Problem description:
Format the rows below as a JSON list of strings, with one string for each line and no entries for blank lines. Leave the picture lines out.

Data to use:
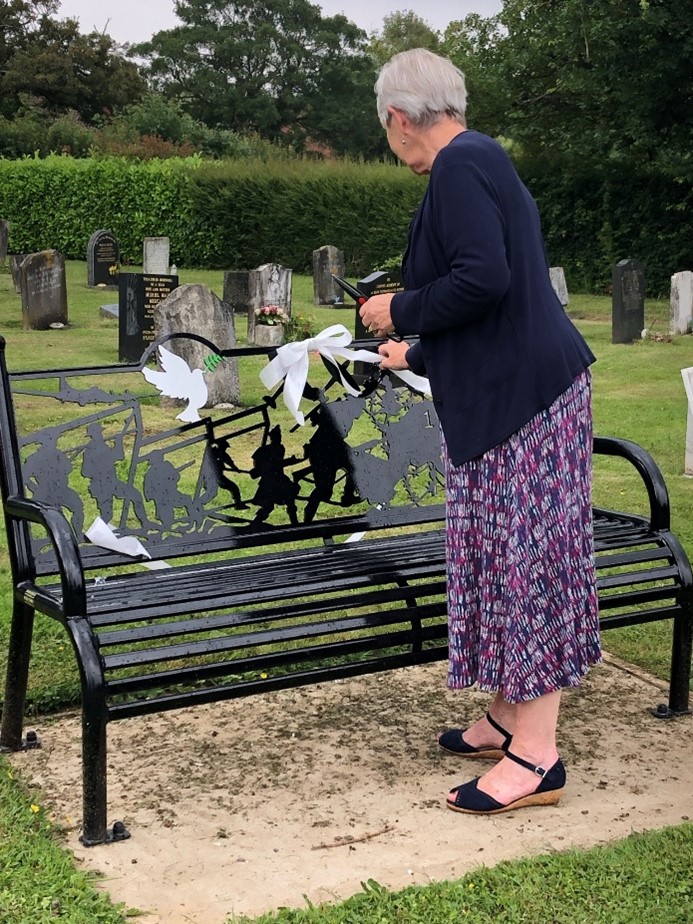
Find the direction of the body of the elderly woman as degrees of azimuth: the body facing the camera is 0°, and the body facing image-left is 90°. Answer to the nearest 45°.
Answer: approximately 90°

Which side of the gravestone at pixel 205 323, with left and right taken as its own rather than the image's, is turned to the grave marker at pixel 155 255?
back

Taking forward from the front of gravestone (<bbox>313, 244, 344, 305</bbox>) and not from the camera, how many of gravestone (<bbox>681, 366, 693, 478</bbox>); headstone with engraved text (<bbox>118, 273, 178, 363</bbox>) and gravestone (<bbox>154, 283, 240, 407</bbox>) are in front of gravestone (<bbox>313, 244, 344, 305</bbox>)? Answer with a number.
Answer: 3

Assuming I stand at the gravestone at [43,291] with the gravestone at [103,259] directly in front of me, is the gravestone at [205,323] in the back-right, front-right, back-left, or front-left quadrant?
back-right

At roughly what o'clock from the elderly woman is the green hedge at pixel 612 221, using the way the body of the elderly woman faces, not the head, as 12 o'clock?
The green hedge is roughly at 3 o'clock from the elderly woman.

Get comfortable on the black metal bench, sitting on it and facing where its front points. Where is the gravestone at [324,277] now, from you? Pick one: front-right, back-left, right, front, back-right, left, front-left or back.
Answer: back-left

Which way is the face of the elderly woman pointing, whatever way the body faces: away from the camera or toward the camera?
away from the camera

Result below:
[
  "Find the direction of the body of the elderly woman as degrees of azimuth: the body facing the camera is 0°, and the body facing image-left is 90°. Answer to the nearest 45°.",
  "Answer: approximately 90°",
  "Which side of the gravestone at pixel 205 323, with left and right taken as its own rather than the image's, is turned to the grave marker at pixel 155 255?",
  "back",
  "Taking forward from the front of gravestone (<bbox>313, 244, 344, 305</bbox>) and not from the camera, how many of gravestone (<bbox>681, 366, 693, 478</bbox>); headstone with engraved text (<bbox>118, 273, 178, 363</bbox>) and gravestone (<bbox>154, 283, 240, 407</bbox>) are in front of gravestone (<bbox>313, 244, 344, 305</bbox>)? Answer with a number.",
  "Answer: 3",
  "Assuming I stand at the gravestone at [43,291] with the gravestone at [103,259] directly in front of me, is the gravestone at [205,323] in the back-right, front-right, back-left, or front-left quadrant?",
  "back-right",
  "At roughly what o'clock from the elderly woman is the green hedge at pixel 612 221, using the way the body of the elderly woman faces, not the head, as 12 o'clock?",
  "The green hedge is roughly at 3 o'clock from the elderly woman.",
  "Get comfortable on the black metal bench, sitting on it and facing where its front points. Where is the gravestone at [324,277] now, from you? Pick one: front-right, back-left, right, front, back-right, left, front-left or back.",
  "Answer: back-left",
  "Which way is the face of the elderly woman pointing, whatever way the body faces: away from the camera or toward the camera?",
  "away from the camera"
]